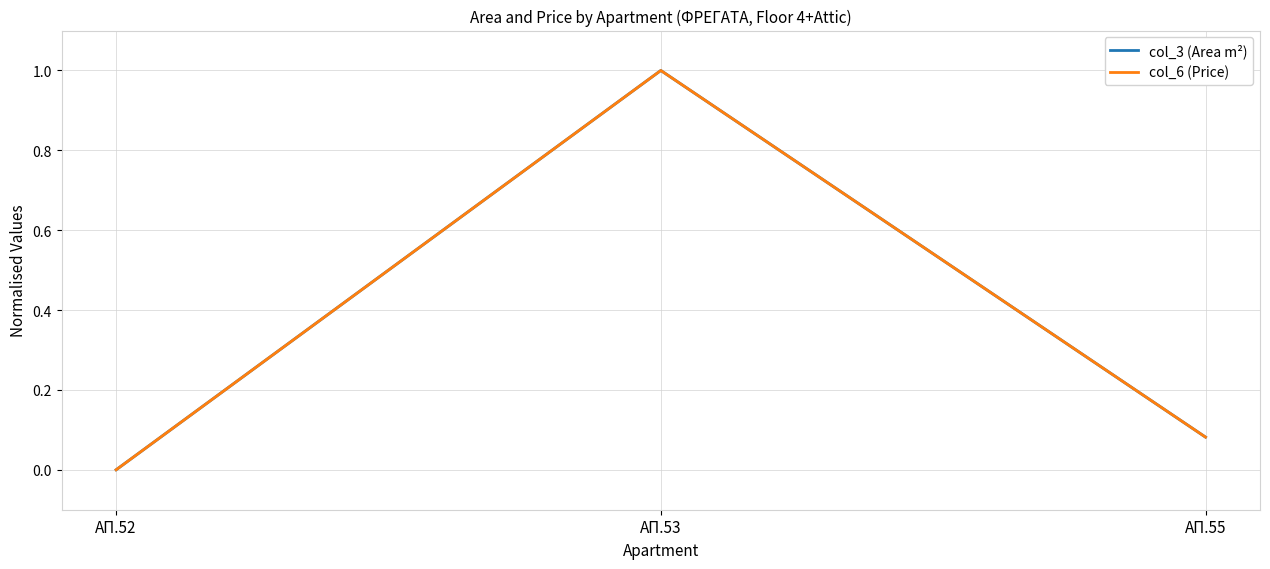

Is this an area chart (filled region under the line)?

No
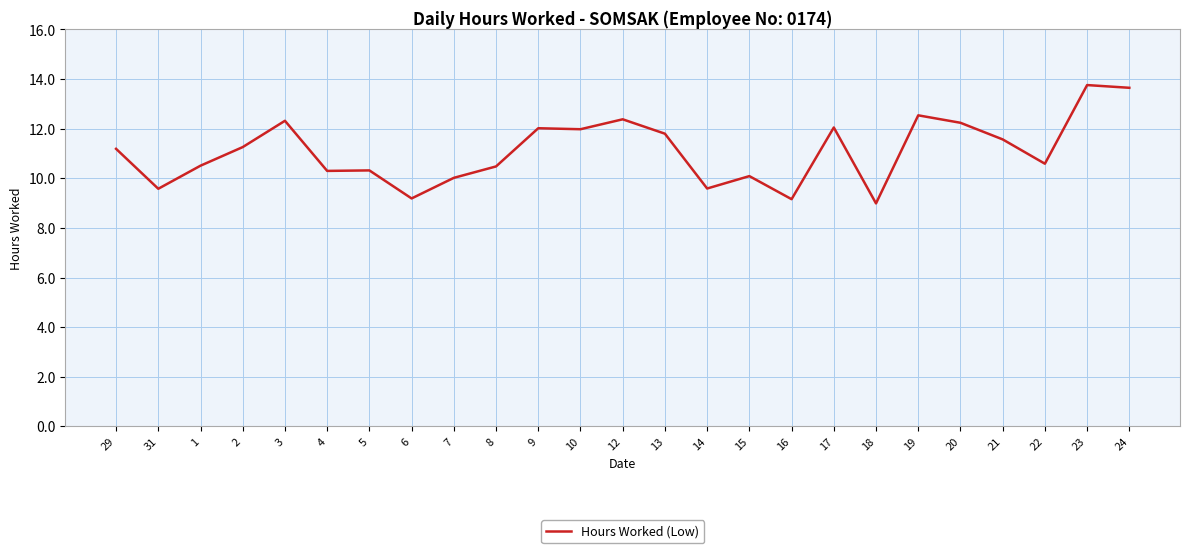

What is the minimum value shown in the chart?

9.0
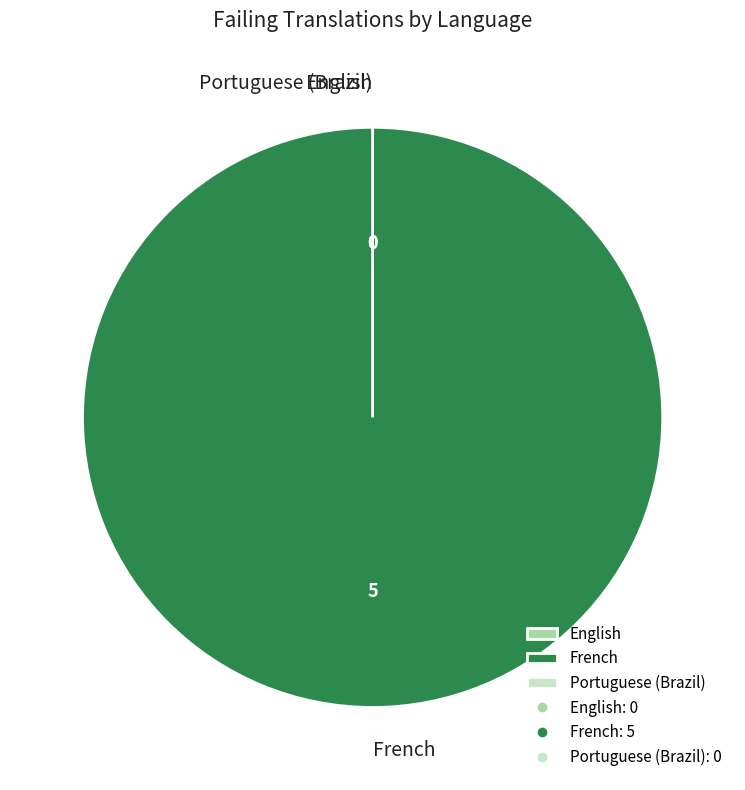

Which slice is the smallest?

English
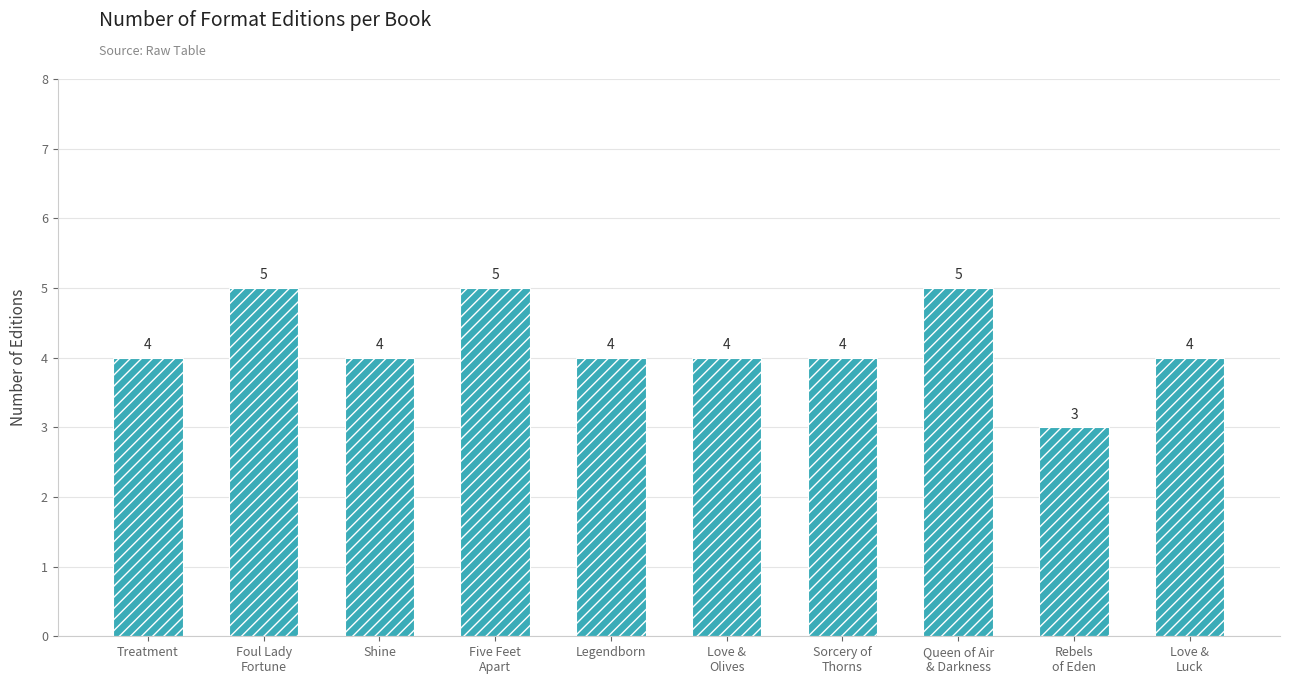

What is the label of the 7th bar from the right?

Five Feet
Apart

# Task description
Write out all of the material above word for word, line by line, and leave the pictures out.

# Answer for the task
Is this an area chart (filled region under the line)?

No

What is the minimum value shown in the chart?

9.0

Which slice is the smallest?

English

What is the label of the 7th bar from the right?

Five Feet
Apart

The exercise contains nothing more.